▶ _Attività da svolgere_
1. Secondo il testo sul voto utile, quale quota dei seggi parlamentari viene attribuita con il metodo uninominale?
2. Riporti il passo del testo sul voto utile da "Questa strategia non" a "terzi dei seggi.", ribattezzando "uninominale" in "maggioritario".
3. Prosegua il testo sul voto utile, riprendendo subito dopo la sua ultima frase.

La campagna elettorale per le politiche 2018 non è ancora ufficialmente cominciata, ma già si sentono i primi appelli al voto utile: alcuni leader di partito invitano gli elettori a votare non per la propria lista preferita, ma per quella che è in grado di impedire la vittoria della lista più “indigesta”.

Questa strategia non avrebbe molto senso in presenza di un sistema elettorale puramente proporzionale; ma si giustifica grazie alla previsione (inserita appositamente nel Rosatelllum) che un terzo dei seggi parlamentari sia attribuito con il metodo uninominale, nel quale vince il candidato che prende un voto più degli altri. L’elettore è così posto di fronte alla scelta tra “seguire il proprio cuore” (in senso politico) oppure “turarsi il naso” per evitare il peggio e, poiché il voto uninominale “trascina con sé” quello proporzionale (nel senso che l’elettore non può praticare il voto disgiunto e la scelta del candidato di collegio coincide automaticamente con la scelta della lista o coalizione che lo sostiene), il voto utile finisce per condizionare i risultati anche per gli altri due terzi dei seggi.

▶ _Contenuto del dataset_
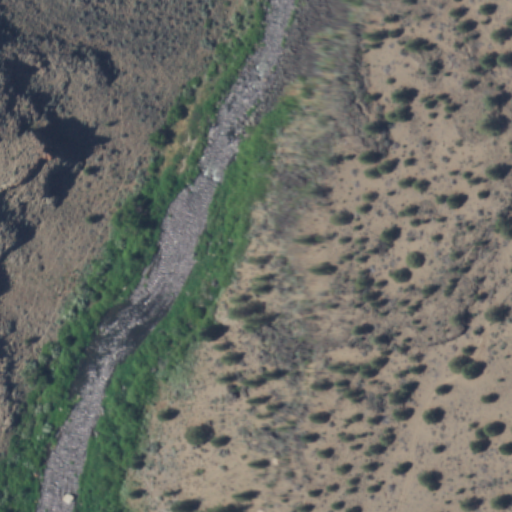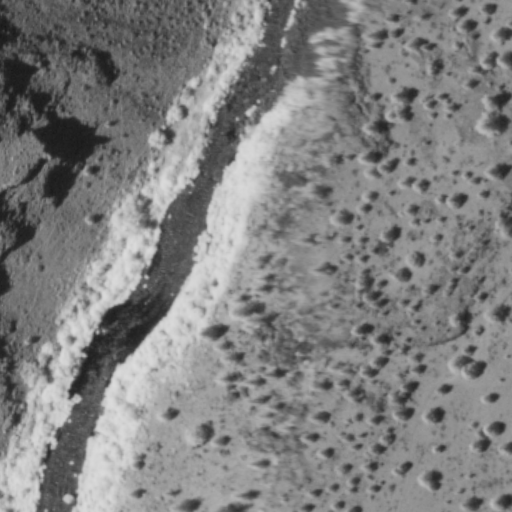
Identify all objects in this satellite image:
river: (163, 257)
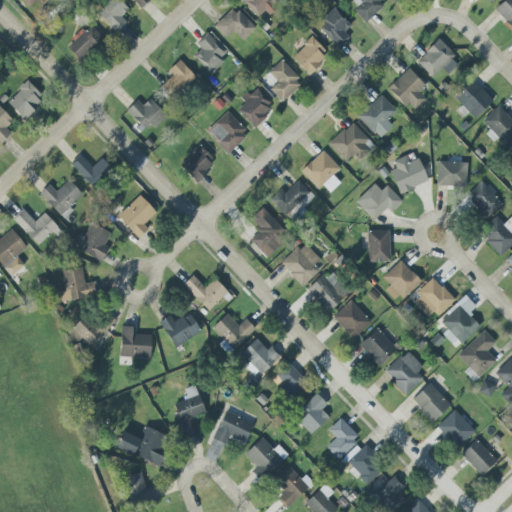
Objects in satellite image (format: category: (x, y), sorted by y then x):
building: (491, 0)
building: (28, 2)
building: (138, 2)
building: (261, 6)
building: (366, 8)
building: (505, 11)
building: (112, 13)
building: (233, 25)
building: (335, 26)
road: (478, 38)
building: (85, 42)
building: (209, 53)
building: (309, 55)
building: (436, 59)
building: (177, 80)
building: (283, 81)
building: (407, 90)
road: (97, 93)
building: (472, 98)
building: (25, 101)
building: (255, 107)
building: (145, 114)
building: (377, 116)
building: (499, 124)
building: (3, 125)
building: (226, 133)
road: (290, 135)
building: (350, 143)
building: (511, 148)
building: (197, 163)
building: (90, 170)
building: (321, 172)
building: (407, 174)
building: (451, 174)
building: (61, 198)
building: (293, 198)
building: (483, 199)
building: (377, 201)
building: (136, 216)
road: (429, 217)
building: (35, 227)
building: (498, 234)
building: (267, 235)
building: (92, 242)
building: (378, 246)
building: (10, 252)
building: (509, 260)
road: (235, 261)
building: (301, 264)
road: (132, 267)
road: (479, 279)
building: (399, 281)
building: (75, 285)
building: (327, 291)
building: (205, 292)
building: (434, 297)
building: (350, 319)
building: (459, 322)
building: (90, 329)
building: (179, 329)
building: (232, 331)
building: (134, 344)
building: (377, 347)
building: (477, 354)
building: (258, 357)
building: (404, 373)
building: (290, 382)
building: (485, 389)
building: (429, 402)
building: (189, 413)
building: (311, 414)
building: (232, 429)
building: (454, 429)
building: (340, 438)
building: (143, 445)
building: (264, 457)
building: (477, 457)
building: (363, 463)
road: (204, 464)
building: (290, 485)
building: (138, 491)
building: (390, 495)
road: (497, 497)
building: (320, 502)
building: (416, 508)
==
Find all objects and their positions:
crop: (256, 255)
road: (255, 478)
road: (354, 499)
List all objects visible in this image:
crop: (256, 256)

▶ _Risultati delle attività_
1. Un terzo dei seggi parlamentari.

2.
Questa strategia non avrebbe molto senso in presenza di un sistema elettorale puramente proporzionale; ma si giustifica grazie alla previsione (inserita appositamente nel Rosatelllum) che un terzo dei seggi parlamentari sia attribuito con il metodo maggioritario, nel quale vince il candidato che prende un voto più degli altri. L’elettore è così posto di fronte alla scelta tra “seguire il proprio cuore” (in senso politico) oppure “turarsi il naso” per evitare il peggio e, poiché il voto maggioritario “trascina con sé” quello proporzionale (nel senso che l’elettore non può praticare il voto disgiunto e la scelta del candidato di collegio coincide automaticamente con la scelta della lista o coalizione che lo sostiene), il voto utile finisce per condizionare i risultati anche per gli altri due terzi dei seggi.

3.
La situazione dell’elettore è molto simile a quello che in Teoria dei Giochi si chiama dilemma del prigioniero. In questo gioco, due sospettati di un crimine vengono arrestati e tenuti in celle separate, senza poter comunicare tra loro; viene loro detto che, se nessuno dei due confessa il crimine, verranno entrambi condannati a un anno di carcere; se tutti e due lo confessano la pena sarà per entrambi di cinque anni mentre, se solo uno dei due confessa, questi verrà rilasciato, mentre l’altro dovrà scontare dieci anni in cella. Se i due prigionieri potessero mettersi d’accordo, la scelta più conveniente per entrambi sarebbe quella di tacere; ma, sospettando che l’altro possa confessare, a ciascuno conviene fare altrettanto, in modo da rischiare al massimo la pena di cinque anni invece che quella di dieci.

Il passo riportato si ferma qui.